Exercise material -
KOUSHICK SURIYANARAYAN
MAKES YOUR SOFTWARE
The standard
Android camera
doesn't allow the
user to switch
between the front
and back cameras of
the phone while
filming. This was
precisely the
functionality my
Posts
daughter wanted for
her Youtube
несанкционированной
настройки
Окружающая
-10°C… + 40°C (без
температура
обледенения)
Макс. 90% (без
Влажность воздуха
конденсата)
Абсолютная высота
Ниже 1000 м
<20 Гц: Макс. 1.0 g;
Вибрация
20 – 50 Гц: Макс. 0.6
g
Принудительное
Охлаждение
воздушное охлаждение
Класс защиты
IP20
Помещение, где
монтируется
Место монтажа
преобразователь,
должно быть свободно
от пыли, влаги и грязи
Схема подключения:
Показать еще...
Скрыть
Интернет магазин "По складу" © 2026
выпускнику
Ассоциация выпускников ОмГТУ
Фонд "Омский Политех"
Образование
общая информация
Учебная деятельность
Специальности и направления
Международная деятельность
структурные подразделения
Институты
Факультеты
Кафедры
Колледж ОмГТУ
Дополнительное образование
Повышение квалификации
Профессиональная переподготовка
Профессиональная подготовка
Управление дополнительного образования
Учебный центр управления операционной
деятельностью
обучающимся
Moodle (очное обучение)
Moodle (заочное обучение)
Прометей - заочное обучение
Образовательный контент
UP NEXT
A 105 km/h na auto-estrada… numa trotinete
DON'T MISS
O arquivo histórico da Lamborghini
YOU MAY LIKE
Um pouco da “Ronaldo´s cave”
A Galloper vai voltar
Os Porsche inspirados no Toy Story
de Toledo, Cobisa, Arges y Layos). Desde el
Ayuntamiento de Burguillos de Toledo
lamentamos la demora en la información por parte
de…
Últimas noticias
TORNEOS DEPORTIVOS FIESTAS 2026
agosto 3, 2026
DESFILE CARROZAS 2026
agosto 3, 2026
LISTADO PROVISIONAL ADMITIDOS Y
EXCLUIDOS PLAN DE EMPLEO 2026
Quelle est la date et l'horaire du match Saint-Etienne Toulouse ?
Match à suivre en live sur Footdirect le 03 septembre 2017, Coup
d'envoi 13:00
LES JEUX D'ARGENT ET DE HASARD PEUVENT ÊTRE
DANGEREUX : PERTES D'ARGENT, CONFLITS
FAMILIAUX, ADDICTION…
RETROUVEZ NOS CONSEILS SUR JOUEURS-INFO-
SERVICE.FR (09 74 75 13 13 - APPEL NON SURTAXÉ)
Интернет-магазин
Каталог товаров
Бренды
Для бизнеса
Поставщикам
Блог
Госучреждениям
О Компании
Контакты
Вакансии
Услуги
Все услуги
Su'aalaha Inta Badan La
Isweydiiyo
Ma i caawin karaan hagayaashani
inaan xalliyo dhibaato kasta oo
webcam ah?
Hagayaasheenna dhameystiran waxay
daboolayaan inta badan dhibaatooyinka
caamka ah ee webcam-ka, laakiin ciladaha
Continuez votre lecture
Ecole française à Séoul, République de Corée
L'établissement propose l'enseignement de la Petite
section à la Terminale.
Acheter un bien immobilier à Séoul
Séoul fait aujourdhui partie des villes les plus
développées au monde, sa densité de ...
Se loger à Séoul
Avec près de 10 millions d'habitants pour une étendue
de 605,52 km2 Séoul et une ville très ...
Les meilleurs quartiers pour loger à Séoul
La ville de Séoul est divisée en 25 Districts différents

Task item - An exact copy of all the material is what is needed.

Problem solution -
KOUSHICK SURIYANARAYAN
MAKES YOUR SOFTWARE
The standard
Android camera
doesn't allow the
user to switch
between the front
and back cameras of
the phone while
filming. This was
precisely the
functionality my
Posts
daughter wanted for
her Youtube
несанкционированной
настройки
Окружающая
-10°C… + 40°C (без
температура
обледенения)
Макс. 90% (без
Влажность воздуха
конденсата)
Абсолютная высота
Ниже 1000 м
<20 Гц: Макс. 1.0 g;
Вибрация
20 – 50 Гц: Макс. 0.6
g
Принудительное
Охлаждение
воздушное охлаждение
Класс защиты
IP20
Помещение, где
монтируется
Место монтажа
преобразователь,
должно быть свободно
от пыли, влаги и грязи
Схема подключения:
Показать еще...
Скрыть
Интернет магазин "По складу" © 2026
выпускнику
Ассоциация выпускников ОмГТУ
Фонд "Омский Политех"
Образование
общая информация
Учебная деятельность
Специальности и направления
Международная деятельность
структурные подразделения
Институты
Факультеты
Кафедры
Колледж ОмГТУ
Дополнительное образование
Повышение квалификации
Профессиональная переподготовка
Профессиональная подготовка
Управление дополнительного образования
Учебный центр управления операционной
деятельностью
обучающимся
Moodle (очное обучение)
Moodle (заочное обучение)
Прометей - заочное обучение
Образовательный контент
UP NEXT
A 105 km/h na auto-estrada… numa trotinete
DON'T MISS
O arquivo histórico da Lamborghini
YOU MAY LIKE
Um pouco da “Ronaldo´s cave”
A Galloper vai voltar
Os Porsche inspirados no Toy Story
de Toledo, Cobisa, Arges y Layos). Desde el
Ayuntamiento de Burguillos de Toledo
lamentamos la demora en la información por parte
de…
Últimas noticias
TORNEOS DEPORTIVOS FIESTAS 2026
agosto 3, 2026
DESFILE CARROZAS 2026
agosto 3, 2026
LISTADO PROVISIONAL ADMITIDOS Y
EXCLUIDOS PLAN DE EMPLEO 2026
Quelle est la date et l'horaire du match Saint-Etienne Toulouse ?
Match à suivre en live sur Footdirect le 03 septembre 2017, Coup
d'envoi 13:00
LES JEUX D'ARGENT ET DE HASARD PEUVENT ÊTRE
DANGEREUX : PERTES D'ARGENT, CONFLITS
FAMILIAUX, ADDICTION…
RETROUVEZ NOS CONSEILS SUR JOUEURS-INFO-
SERVICE.FR (09 74 75 13 13 - APPEL NON SURTAXÉ)
Интернет-магазин
Каталог товаров
Бренды
Для бизнеса
Поставщикам
Блог
Госучреждениям
О Компании
Контакты
Вакансии
Услуги
Все услуги
Su'aalaha Inta Badan La
Isweydiiyo
Ma i caawin karaan hagayaashani
inaan xalliyo dhibaato kasta oo
webcam ah?
Hagayaasheenna dhameystiran waxay
daboolayaan inta badan dhibaatooyinka
caamka ah ee webcam-ka, laakiin ciladaha
Continuez votre lecture
Ecole française à Séoul, République de Corée
L'établissement propose l'enseignement de la Petite
section à la Terminale.
Acheter un bien immobilier à Séoul
Séoul fait aujourdhui partie des villes les plus
développées au monde, sa densité de ...
Se loger à Séoul
Avec près de 10 millions d'habitants pour une étendue
de 605,52 km2 Séoul et une ville très ...
Les meilleurs quartiers pour loger à Séoul
La ville de Séoul est divisée en 25 Districts différents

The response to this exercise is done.